The company brought out its second generation of the Imagine 128 (Imagine 128-II) in 1995 with an Intelligent Command Processor that was a VLIW processor which enabled the CPU to send multiple drawing commands directly into the graphics memory in a FIFO execution manner. The CPU was offloaded by a hardware DIB conversion (Microsoft Windows Device Independent Bitmap).
Number Nine’s First Real 3D Engine
The video engine was separated from drawing engine and increased to 256 bits wide and 8 pixels per clock with bilinear interpolations. And it contained Number Nine’s first real 3D engine. The 3D engine could draw lines and Gouraud shaded triangles, do 16- or 32-bit Z-buffering, volume clipping, and spatial blending. The first implementation of the Imagine 128 II came with 4- or 8-MB of VRAM and later the company offered a less expensive version with a 4MB EDO-DRAM option. The graphics accelerators chip’s 100 MHz memory controller could handle 800 megabytes per second single ported performance with EDO-DRAM, and with VRAM even more. It came with a Direct3d driver and the company claimed it could do 610,000 Gouraud-shaded 50-pixel triangles per second in 16-bit color.

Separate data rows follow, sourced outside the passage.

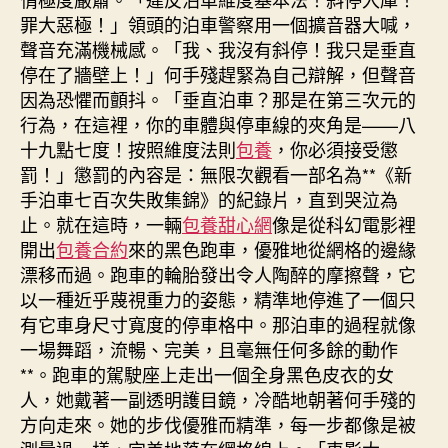
罪大惡極！」領頭的泊車警察用一個擴音器大喊，
聲音充滿機械感。「我、我沒有斜停！我只是垂直
停在了牆壁上！」何手殘趕緊為自己辯解，但聲音
因為恐懼而顫抖。「垂直泊車？那是在第三次元的
行為，在這裡，你的車體與停車線的夾角是——八
十九點七度！按照維度法則
包養
，你必須接受懲
罰！」懲罰的內容是：無限次觀看一部名為**《新
手泊車七百次失敗集錦》的紀錄片，直到哭泣為
止。就在這時，一輛
包養甜心網
像是從科幻電影裡
開出
包養合約
來的黑色跑車，優雅地從網格的邊緣
漂移而過。跑車的輪胎發出令人陶醉的摩擦聲，它
以一種近乎蔑視重力的姿態，精準地停進了一個只
有它車身尺寸寬度的停車格中。那泊車的過程就像
一場舞蹈，流暢、完美，且毫無任何多餘的動作
**。跑車的駕駛座上走出一個全身黑色皮衣的女
人，她戴著一副透明護目鏡，冷酷地朝著何手殘的
方向走來。她的步伐優雅而精準，每一步都像是被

Like so many of its competitors, Number Nine suffered in the transition from DOS to a GUI based OS. And like its competitors it used a low-cost Cirrus Logic chip with 512kB to manage DOS calls. That ultimately proved inadequate for advanced DOS graphics applications including games. To fix it the company developed a proprietary BIOS that supported Imagine II under DOS and the company sent an upgrade to customers upon request.

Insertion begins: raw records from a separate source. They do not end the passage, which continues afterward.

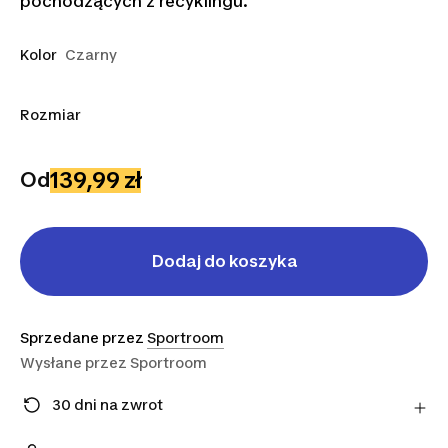
pochodzących z recyklingu.
Kolor
Czarny
Rozmiar
2XS
XS
S
139,99 zł
Od
Dodaj do koszyka
Sprzedane przez
Sportroom
Wysłane przez
Sportroom
30 dni na zwrot
Zmieniłeś zdanie? Możesz zwrócić artykuły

Number Nine and its competitors got caught in the bus wars of the time. The PCI bus was introduced in 1993, replacing the VL bus introduced the year before, and then PCI was replaced by AGP in 1996 (I’ll have a separate article on that soon). So, Number Nine had to come out with an AGP version as well.
Number Nine Ceases Operations
Also at the time the buses were changing, APIs were being developed independently, and there were four types of memory chips being offered, conventional DRAM, EDO-DRAM, VRAM from TI, and a less expensive WRAM (Windows RAM—unrelated to Microsoft’s Windows) which was developed by Samsung for AIBs. WRAM was a high-performance dual-ported video RAM that had about 25% more bandwidth than VRAM. It had features that made it more efficient to read data for use in block fills and text drawing and could be used for very high resolution (such as 1600 × 1200) using true color. But Samsung never got a second source and in 2000 GDDR was introduced obsoleting WRAM and VRAM.

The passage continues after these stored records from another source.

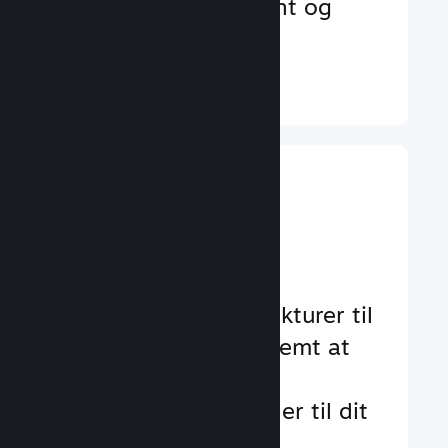
der øger engagement og
tilfredshed
Læs mere ↓
Implementer
gameplay-
funktioner
Gennemtestede strukturer til
at hjælpe dig med nemt at
tilføje standard- og
avancerede funktioner til dit
spil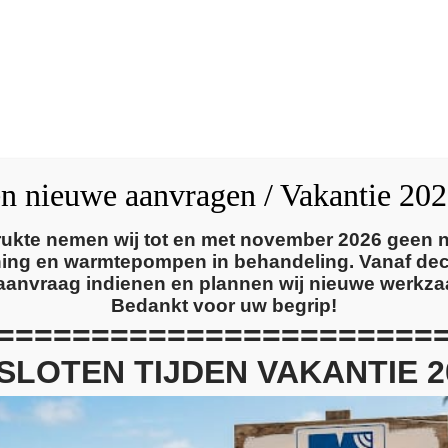
Home
Diensten
en nieuwe aanvragen / Vakantie 20
ukte nemen wij tot en met november 2026 geen
oning en warmtepompen in behandeling. Vanaf de
aanvraag indienen en plannen wij nieuwe werkz
Bedankt voor uw begrip!
d
=======================
SLOTEN TIJDEN VAKANTIE 2
geld,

Nonetheless, the company found itself supporting three memory types and two bus types, while competing with three dozen other AIB suppliers — not an easy task combined with new versions of Windows, APIs and driver requirements.
In 1995 the company went public and went on to develop new graphics accelerators and AIBs, the Revolution 3D powered by the T2R (Ticket to Ride), and the Revolution all derivatives of the 128-bit Imagine, each with faster 3D and video scaling features. And then in December 1999, the company announced it had a letter-of-intent from S3 Inc. (later S3 Graphics Co.), one of its major competitors to buy substantially all of Number Nine’s assets and intellectual property. By mid-2000, S3 had completed the acquisition and Number Nine ceased operations — 17 years after it started.
In the end, like most graphics AIB markers, it became impossible to survive being a commodity graphics device within a commodity computer.